Out of all studied proteins, Shugoshin (Sgo1) was the only one that was
completely removed from the pericentromere in response to spindle tension
establishment. There is evidence that Sgo1 plays a role in sensing spindle tension and
halting the cell cycle until this has been achieved but how it does so is not known.
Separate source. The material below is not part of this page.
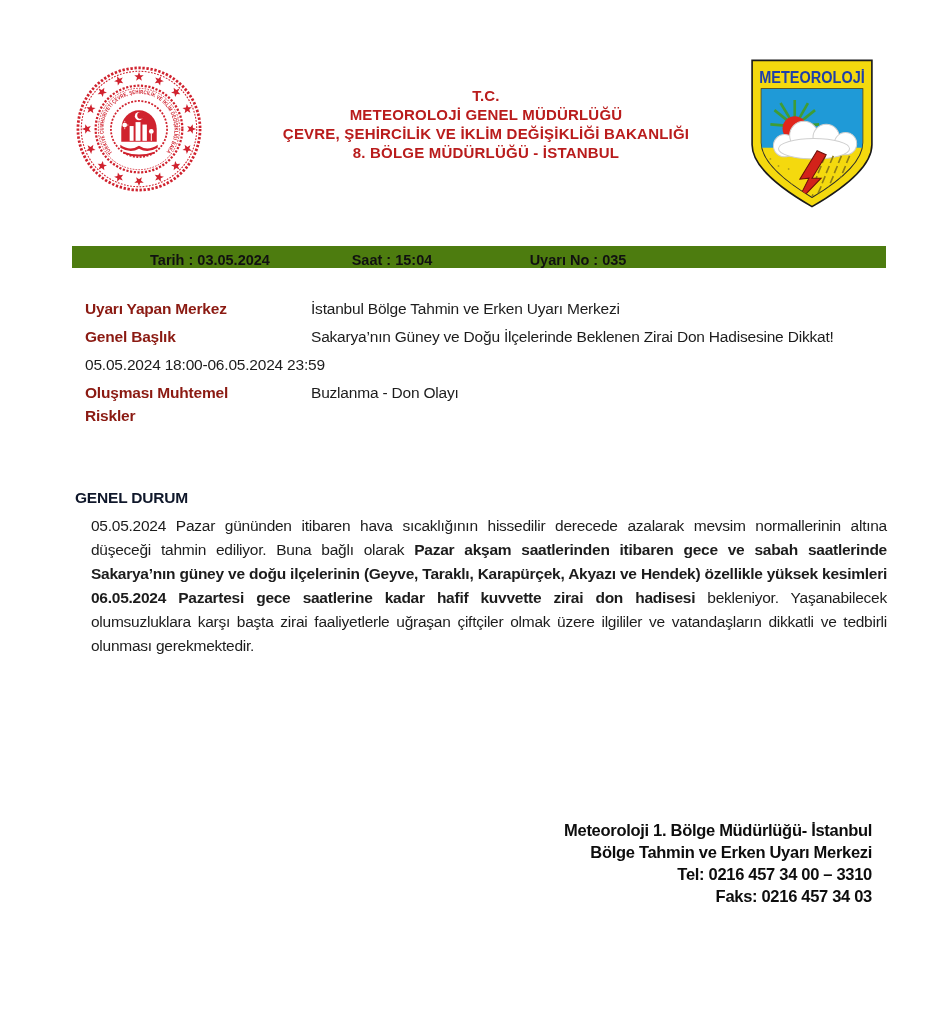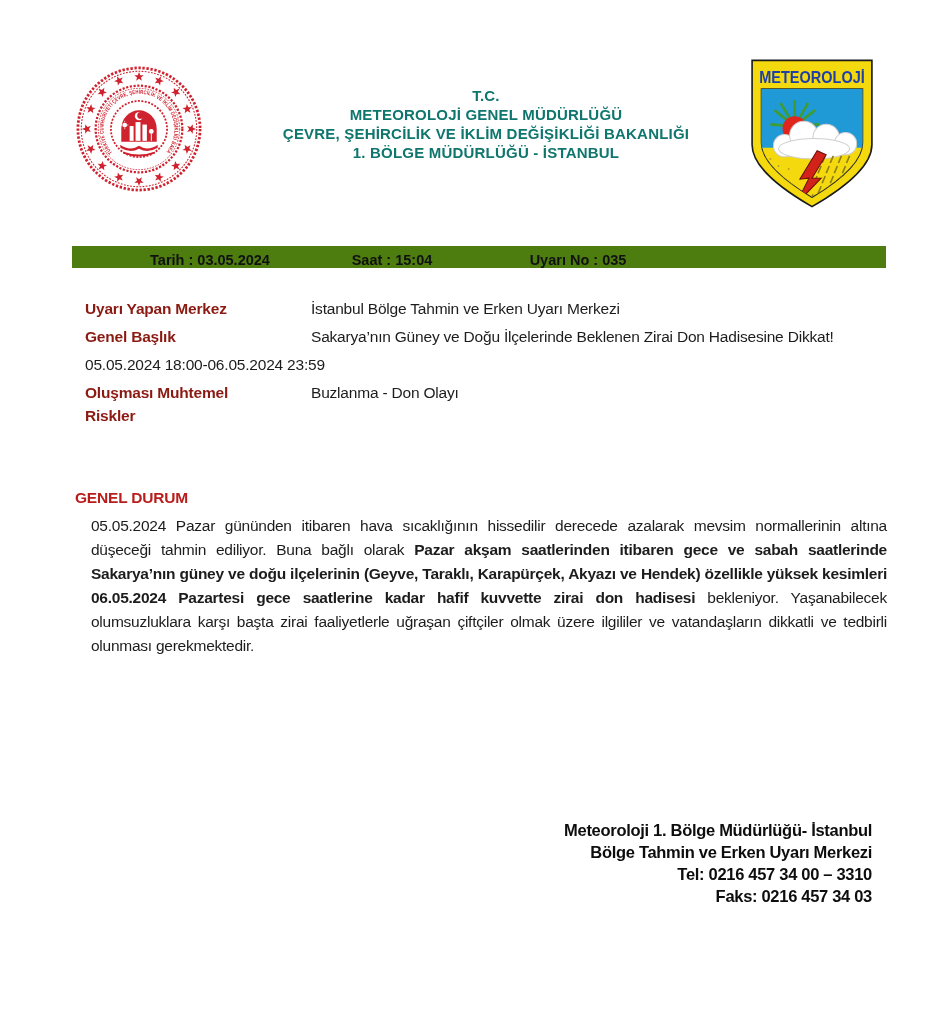"T.C." .title-block { color: #0f766e -> #b91c1c }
Therefore, removal of Shugoshin from the pericentromere might be a signal for the
cell that bi-orientation occurred. I then found that spindle tension itself is not
sufficient for Sgo1 re-localization from the pericentromere, and there are other
factors that affect it. I showed that deletion of RTS1, a highly conserved regulatory
subunit of Protein Phosphatase 2A (PP2A), results in substantial enrichment of
Shugoshin at the pericentromere in the situation when spindle tension is absent. In
addition, Bub1 kinase, a protein that is required for Sgo1 localization, was found to
be removed from the centromere in response to spindle tension as well as Sgo1. The
role of Bub1 the in localization of Shugoshin is to phosphorylate histone H2A, which
then becomes a mark for Sgo1 loading. Therefore, we assume that Sgo1 dynamics
and, potentially, its role in sensing bi-orientation, are regulated through the array of
phosphorylation and de-phosphorylation events at the pericentromeric area.
Finally, I have also found that budding yeast Sgo1 undergoes the
posttranslational modification as sumoylation. I showed that sumoylation of
Shugoshin is not required for its removal from the pericentromere during biorientation.
However, it might be important for the regulation of Sgo1 degradation
and its role in the metaphase to anaphase transition in mitosis.